RONALDO MOTA | O Espírito da Semana de Arte Moderna

Ronaldo Mota
Ronaldo Mota
Neste espaço discutiremos diversos temas de filosofia, antropologia e cultura de modo crítico e ácido, sempre fugindo do lugar comum e das explicações simplórias. É uma coluna dedicada a quem tem fome e sede de verdade; a quem não confunde assertividade com soberba; a quem é constantemente fustigado pelo chicote espiritual do amor à Sabedoria, que impele sempre para a origem e para os fundamentos das coisas.

Dadá é um estado de espírito” – André Breton[1]

Um editorial da Folha de São Paulo de 1978, intitulado Sarampo Antropofágico[2], discutia a Semana de 22 nos seguintes termos:

Do ponto de vista artístico, o objetivo fundamental da Semana foi acertar os ponteiros da nossa literatura com a modernidade contemporânea.

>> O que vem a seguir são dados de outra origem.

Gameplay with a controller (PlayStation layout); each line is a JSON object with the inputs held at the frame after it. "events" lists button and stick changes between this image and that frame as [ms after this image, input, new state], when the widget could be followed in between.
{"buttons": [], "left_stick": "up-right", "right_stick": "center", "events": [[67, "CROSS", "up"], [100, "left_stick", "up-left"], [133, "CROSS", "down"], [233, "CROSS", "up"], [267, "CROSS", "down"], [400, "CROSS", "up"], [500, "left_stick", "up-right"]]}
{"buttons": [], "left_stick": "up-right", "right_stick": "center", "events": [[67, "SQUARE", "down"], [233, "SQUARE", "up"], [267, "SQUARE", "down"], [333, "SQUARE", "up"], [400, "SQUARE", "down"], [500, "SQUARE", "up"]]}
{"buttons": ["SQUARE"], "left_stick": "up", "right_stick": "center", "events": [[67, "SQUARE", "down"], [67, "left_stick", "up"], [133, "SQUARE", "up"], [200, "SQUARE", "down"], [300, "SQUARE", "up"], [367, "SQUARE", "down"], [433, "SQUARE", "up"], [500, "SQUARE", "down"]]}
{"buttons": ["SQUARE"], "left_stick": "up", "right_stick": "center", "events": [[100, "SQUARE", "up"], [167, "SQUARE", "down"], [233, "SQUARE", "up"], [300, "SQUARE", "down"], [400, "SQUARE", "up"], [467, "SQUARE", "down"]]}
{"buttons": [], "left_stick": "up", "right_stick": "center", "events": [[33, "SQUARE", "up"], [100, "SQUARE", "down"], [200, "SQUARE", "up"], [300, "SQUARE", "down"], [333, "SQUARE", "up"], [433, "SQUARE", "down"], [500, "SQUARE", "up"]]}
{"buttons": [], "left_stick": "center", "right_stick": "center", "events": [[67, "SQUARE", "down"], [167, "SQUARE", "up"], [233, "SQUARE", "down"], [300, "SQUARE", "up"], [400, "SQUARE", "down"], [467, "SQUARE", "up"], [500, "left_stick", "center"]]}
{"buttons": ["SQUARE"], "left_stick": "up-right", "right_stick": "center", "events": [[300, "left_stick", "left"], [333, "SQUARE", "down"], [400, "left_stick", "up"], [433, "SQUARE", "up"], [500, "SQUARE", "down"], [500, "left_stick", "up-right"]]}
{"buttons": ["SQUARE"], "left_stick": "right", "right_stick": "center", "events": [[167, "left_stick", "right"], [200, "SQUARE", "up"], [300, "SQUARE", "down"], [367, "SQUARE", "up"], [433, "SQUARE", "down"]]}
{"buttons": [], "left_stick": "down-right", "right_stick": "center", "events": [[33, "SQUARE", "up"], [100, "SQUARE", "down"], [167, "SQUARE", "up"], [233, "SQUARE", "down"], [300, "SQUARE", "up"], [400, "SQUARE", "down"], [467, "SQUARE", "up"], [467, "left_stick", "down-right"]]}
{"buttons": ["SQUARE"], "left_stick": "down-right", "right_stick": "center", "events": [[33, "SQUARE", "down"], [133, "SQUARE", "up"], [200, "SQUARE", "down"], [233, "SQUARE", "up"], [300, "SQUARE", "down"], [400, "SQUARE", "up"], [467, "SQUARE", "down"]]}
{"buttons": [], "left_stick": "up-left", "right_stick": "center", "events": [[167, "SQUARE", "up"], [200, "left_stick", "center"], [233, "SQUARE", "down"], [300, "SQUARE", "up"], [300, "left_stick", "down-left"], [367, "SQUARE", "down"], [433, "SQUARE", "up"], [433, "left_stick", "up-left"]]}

Para isso, era necessário entrar em contato com as técnicas literárias e visões de mundo do futurismo, do dadaísmo, do expressionismo e do surrealismo, que formavam, na mesma época, a vanguarda europeia.” 

A Semana de Arte Moderna queria também, ainda segundo o referido editorial, “denunciar o atraso, a miséria e o subdesenvolvimento”.

Ora, essa vinculação dos idealizadores da Semana de 22 com as vanguardas europeias é vastamente conhecida. O futurismo italiano já influenciava autores brasileiros como Oswald de Andrade e Guilherme de Almeida; em 1917 Anita Malfatti realiza, sob fortes influências do cubismo e do expressionismo, aquela que ficou conhecida como a primeira exposição modernista brasileira; no Manifesto Antropofágico, Oswald de Andrade nos dirá:

Já tínhamos o comunismo. Já tínhamos a língua surrealista. A idade de ouro[3]

O repúdio aos padrões da arte clássica, bem como o repúdio às nossas raízes europeias, explode na Semana de Arte Moderna com base nas experiências das vanguardas artísticas europeias e na denúncia social de cunho marxista, ironicamente também de origem europeia. Evidentemente, não podemos reduzir todo o universo do modernismo brasileiro a estes termos aqui identificados. Todavia, essas fontes são muito importantes para que sejam deixadas de lado.  

Esse vínculo entre crítica artística e crítica social, entre modernismo e comunismo, entre surrealismo e marxismo, aparece de forma muito interessante, clara e concreta na relação estabelecida entre André Breton e Liev Davidovich Bronstein (Trotski).     

Em 1938, Trotski recebe em seu refúgio no México aquele que ele denominou “o cabeça do surrealismo[4], Breton. Os dois conversaram e discutiram diversos temas relacionados às artes por meses, juntamente com o pintor Diego Rivera. Desse intenso intercâmbio brotará, entre outras coisas, a fundação da Federação Internacional da Arte Revolucionária Independente (F.I.A.R.I), bem como a publicação do manifesto Por uma Arte Revolucionária Independente.[5]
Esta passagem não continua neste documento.